In that distant era, even as I learned vision boarding, I learned to meditate by selecting library books to read about meditation techniques, listening to tapes borrowed at the library, and asking advice of those who meditated regularly. After hours of dedicated practice I found the method that seemed best for me and made meditation a lifelong practice. Today, though, I could chose to spend anywhere from $10 weekly for an hour’s guided meditation at a local new age shop, or up to $60 for an on-line course complete with an instruction manual, interactive forums, and (this one still puzzles me) a certificate of completion. I could purportedly learn the hands-on energy healing system of Reiki entirely on-line, without ever setting foot in a master teacher’s office. I could pay $10,000 for a spiritual retreat with a self-professed guru. I could complete an on-line course to become a “spiritual master” in any one of a half-dozen different disciplines – and, having completed the course, be surprised with the information that there is yet another, higher level available that could not be revealed to a mere novice, but only to a seasoned acolyte. And, of course, that newly-revealed level could be mine for only an additional $59.95!
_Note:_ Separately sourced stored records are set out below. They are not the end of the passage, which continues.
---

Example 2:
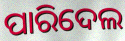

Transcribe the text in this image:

ପାରିଦେଲ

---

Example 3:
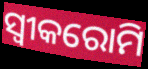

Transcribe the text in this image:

ସ୍ଵୀକରୋମି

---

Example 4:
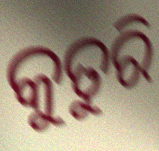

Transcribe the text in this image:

କୁତୁରି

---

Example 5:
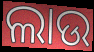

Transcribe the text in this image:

ଲାଉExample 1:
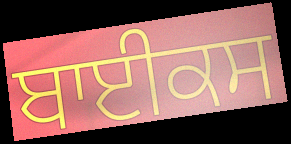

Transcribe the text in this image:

ਬਾਈਕਸ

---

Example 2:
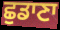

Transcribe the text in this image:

ਛੁਡਾਣਾ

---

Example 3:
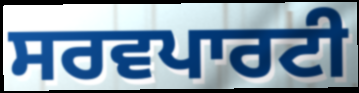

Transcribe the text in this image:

ਸਰਵਪਾਰਟੀ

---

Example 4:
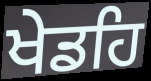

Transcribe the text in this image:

ਖੇਡਹਿ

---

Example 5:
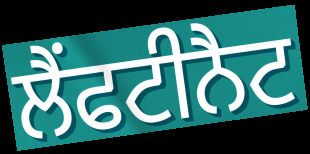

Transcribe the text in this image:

ਲੈਂਫਟੀਨੈਟ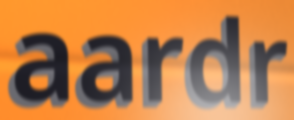
aardrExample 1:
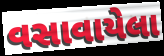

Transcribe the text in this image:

વસાવાયેલા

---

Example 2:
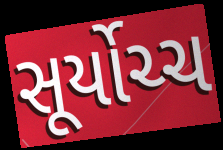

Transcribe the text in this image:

સૂર્યોચ્ચ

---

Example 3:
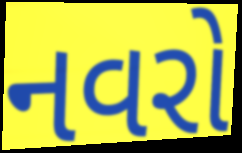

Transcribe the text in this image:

નવરો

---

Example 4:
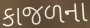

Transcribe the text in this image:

કાજળના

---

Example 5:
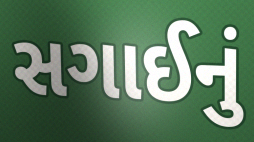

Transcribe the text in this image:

સગાઈનુંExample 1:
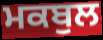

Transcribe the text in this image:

ਮਕਬੁਲ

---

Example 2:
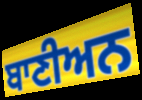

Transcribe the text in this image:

ਬਾਣੀਅਨ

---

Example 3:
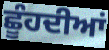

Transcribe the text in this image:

ਛੂੰਹਦੀਆਂ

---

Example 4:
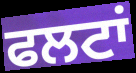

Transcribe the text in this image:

ਫਲਟਾਂ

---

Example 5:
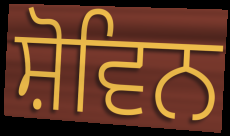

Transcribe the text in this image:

ਸ਼ੋਵਿਨ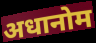
अधानोमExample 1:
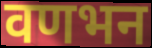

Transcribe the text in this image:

वणभन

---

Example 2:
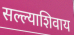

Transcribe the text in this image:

सल्ल्याशिवाय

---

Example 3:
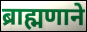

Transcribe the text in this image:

ब्राह्मणाने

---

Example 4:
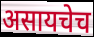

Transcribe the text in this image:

असायचेच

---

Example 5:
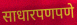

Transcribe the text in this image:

साधारपणपणे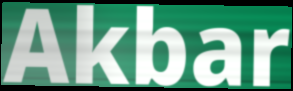
AkbarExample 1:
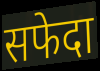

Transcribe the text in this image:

सफेदा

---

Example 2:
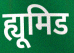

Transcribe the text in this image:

ह्यूमिड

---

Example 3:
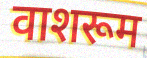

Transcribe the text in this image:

वाशरूम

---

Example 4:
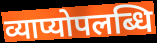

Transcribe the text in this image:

व्याप्योपलब्धि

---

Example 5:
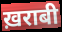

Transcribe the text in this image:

ख़राबीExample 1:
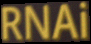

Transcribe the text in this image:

RNAi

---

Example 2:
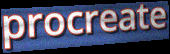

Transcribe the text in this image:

procreate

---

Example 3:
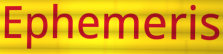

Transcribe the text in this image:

Ephemeris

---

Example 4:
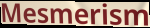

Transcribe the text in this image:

Mesmerism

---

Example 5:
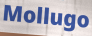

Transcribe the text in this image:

Mollugo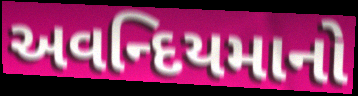
અવન્દિયમાનો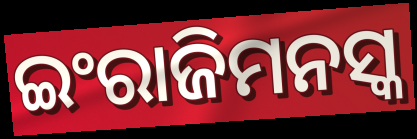
ଇଂରାଜିମନସ୍କ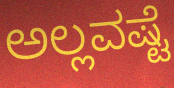
ಅಲ್ಲವಷ್ಟೆ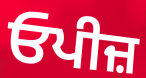
ਓਪੀਜ਼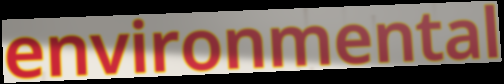
environmentalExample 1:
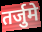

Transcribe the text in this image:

तर्जुमे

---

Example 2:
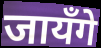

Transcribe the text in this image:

जायँगे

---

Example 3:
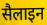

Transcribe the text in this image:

सैलाइन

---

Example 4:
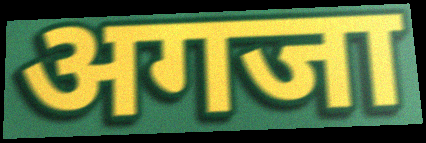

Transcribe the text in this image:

अगजा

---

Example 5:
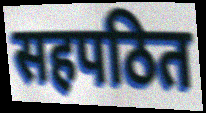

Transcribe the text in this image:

सहपठित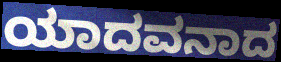
ಯಾದವನಾದ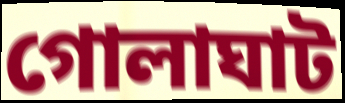
গোলাঘাট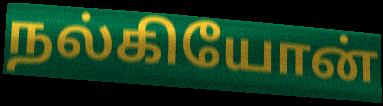
நல்கியோன்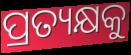
ପ୍ରତ୍ୟକ୍ଷକୁ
Americans, it seems, do not believe that anything, even spirituality, has value unless it is paid for – by cash, check or charge, rather than blood, sweat and tears. You need not put real effort into learning as long as you are willing to sit at the feet of a “master” and fork over money – and plenty of it.

This isn’t to say that there aren’t legitimate costs connected with teaching classes or holding retreats! Retreat attendees have to be fed and housed, and the teacher’s time has to be compensated. A class venue doubtless has costs attached – rent to be paid, utilities to be provided, class materials to be printed. But the hubris of charging $150 for an hour spent “instructing” students how to paste pictures on poster board, or to chant, hold crystals, or meditate, veers (at least to my way of thinking) about 180 degrees north of genuine spirituality.
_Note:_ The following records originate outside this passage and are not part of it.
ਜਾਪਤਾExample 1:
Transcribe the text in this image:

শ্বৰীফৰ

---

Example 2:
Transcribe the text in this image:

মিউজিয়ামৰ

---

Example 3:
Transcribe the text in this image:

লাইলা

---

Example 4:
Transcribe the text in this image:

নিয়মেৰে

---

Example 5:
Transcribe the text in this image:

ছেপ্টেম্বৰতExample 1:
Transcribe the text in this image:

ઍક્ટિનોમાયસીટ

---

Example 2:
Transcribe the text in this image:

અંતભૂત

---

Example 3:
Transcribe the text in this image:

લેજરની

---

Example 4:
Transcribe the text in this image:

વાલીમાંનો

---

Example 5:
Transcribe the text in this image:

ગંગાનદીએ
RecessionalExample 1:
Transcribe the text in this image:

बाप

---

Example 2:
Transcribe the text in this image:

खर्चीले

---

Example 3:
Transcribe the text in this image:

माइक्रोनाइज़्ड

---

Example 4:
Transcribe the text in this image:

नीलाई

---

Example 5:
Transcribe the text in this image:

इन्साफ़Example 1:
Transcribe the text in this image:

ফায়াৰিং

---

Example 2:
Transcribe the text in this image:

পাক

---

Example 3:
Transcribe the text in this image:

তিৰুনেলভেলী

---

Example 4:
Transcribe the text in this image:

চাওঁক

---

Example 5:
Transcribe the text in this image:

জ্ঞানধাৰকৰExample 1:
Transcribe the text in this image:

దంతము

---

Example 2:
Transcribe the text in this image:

Once the provenance of moguls of big religion, spirituality, too, has become big business, and a lucrative business, at that. Native American spirituality is taught by those who have not one iota of genetic material from the original inhabitants of North America, and their students pay the sun, moon and stars for the privilege. Instructors with no passion except that for feathering their nests promise to incite a passion for life in their unwitting students, and coin money as they do so.
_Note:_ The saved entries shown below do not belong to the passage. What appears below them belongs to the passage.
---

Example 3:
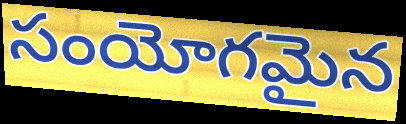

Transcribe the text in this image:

సంయోగమైన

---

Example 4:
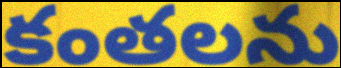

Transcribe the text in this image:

కంతలను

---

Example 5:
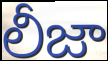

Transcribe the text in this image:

లీజా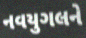
નવયુગલનેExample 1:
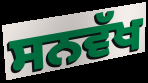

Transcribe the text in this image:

ਸਨਵੱਖ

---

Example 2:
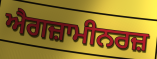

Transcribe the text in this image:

ਐਗਜ਼ਾਮੀਨਰਜ਼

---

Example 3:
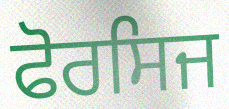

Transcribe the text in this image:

ਫੋਰਸਿਜ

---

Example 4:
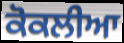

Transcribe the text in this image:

ਕੋਕਲੀਆ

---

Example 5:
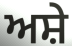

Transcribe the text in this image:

ਅਸ਼ੇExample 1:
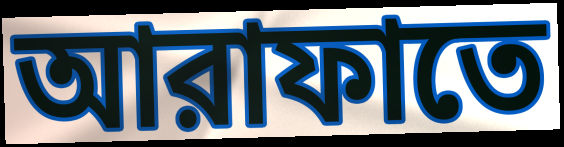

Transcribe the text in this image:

আরাফাতে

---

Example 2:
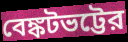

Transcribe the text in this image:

বেঙ্কটভট্টের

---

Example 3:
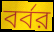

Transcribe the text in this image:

বর্বর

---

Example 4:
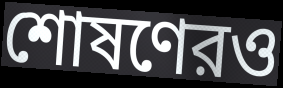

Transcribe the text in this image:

শোষণেরও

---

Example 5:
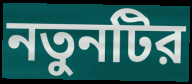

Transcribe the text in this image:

নতুনটির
My personal advice to anyone seeking a spiritual teacher is simply this: remember, first, that you are your own best teacher. There has never been a better or easier time for self-learning. Explore cautiously, keeping both an open mind and a weather eye, but explore. Read, watch videos, learn, practice. And if you find you need assistance to progress on your chosen path, or feel ready for that retreat, or believe a class with others might help – do your homework. Seek out a teacher who is validly a master teacher in her or his discipline, who is passionate about passing knowledge on to others, and who, mostly importantly, lives in such as manner as to demonstrate the value of the subject in which they will instruct you. If a cost is associated with the instruction, investigate what the payment covers, and decide if it seems reasonable, reimbursing the instructor’s costs and time and other essentials, or keeping a center in the black, but not intentionally generating massive profit.  And only then decide if the price is genuinely worth paying, or if you can find methods less financial and more truly spiritual to gain instruction in your chosen discipline.

But the finest spiritual instructor will always be the one you find in two places: your own mind, and your own heart.

And if all else fails, you can always make a Treasure Map.